WORK TO BE COMPLETED
Among the entries below, one stretch runs from the line that contains "wall art: none" through the line that contains "wall art: present". Repeat that stretch exactly, ends included, and only that.

DATA SUPPLIED
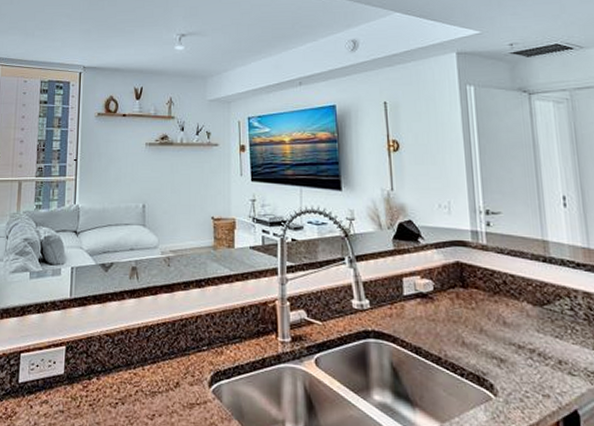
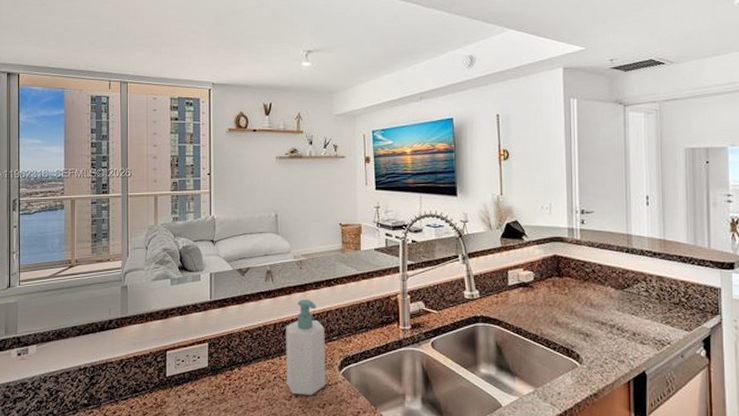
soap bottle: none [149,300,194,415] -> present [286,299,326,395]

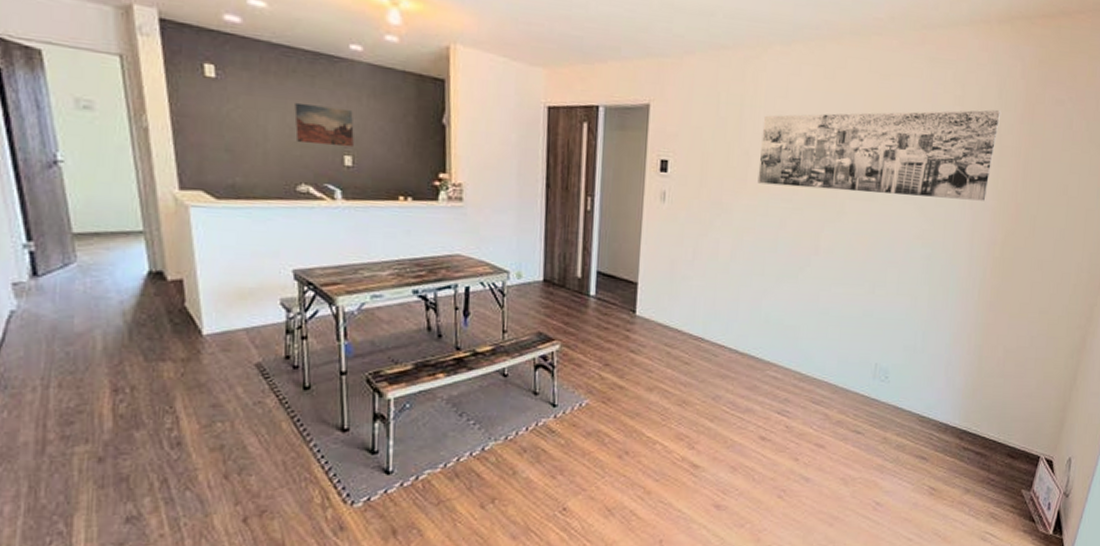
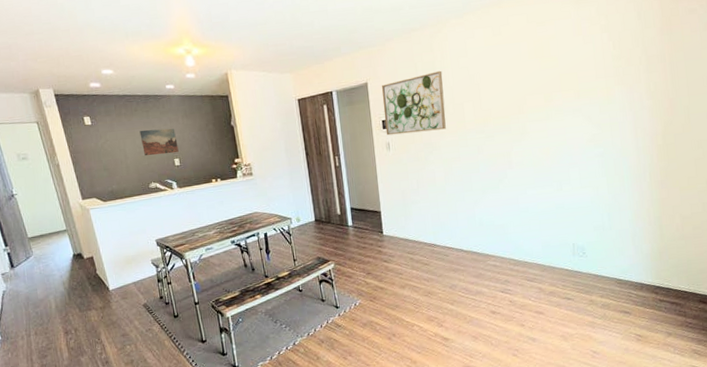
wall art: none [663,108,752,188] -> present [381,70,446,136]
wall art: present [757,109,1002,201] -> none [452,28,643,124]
* * *
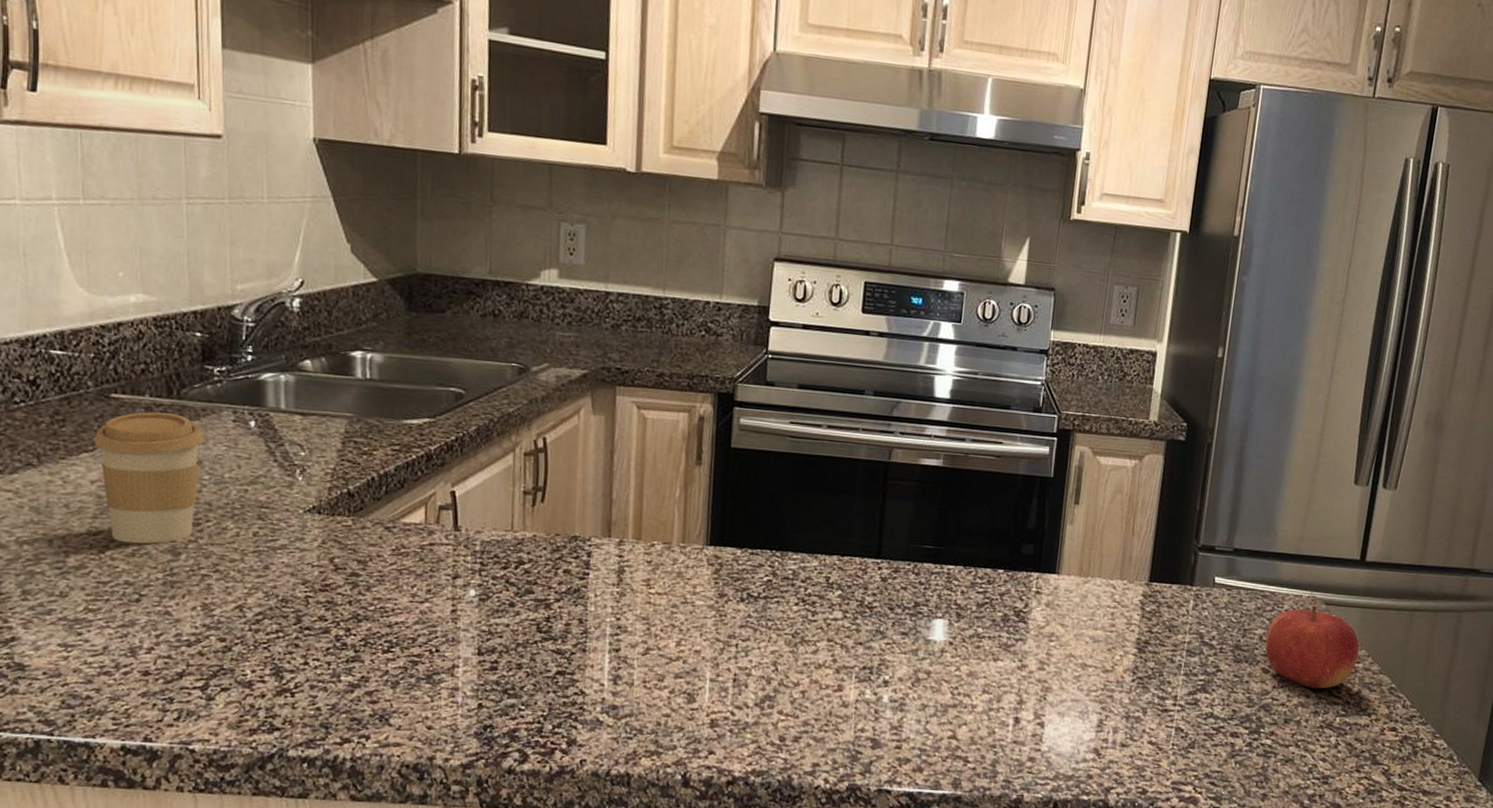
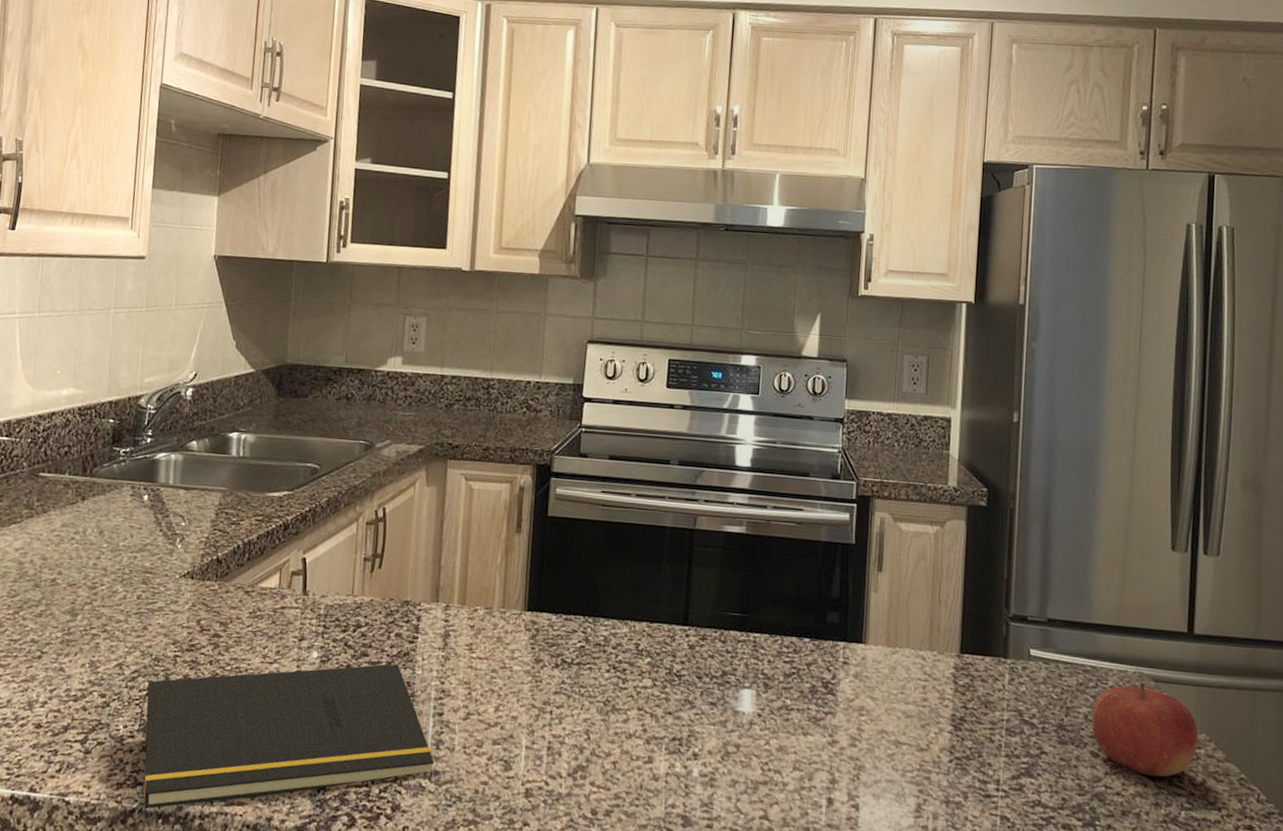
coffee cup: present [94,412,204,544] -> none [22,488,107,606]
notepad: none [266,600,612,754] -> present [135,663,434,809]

TASK ANSWER
wall art: none [663,108,752,188] -> present [381,70,446,136]
wall art: present [757,109,1002,201] -> none [452,28,643,124]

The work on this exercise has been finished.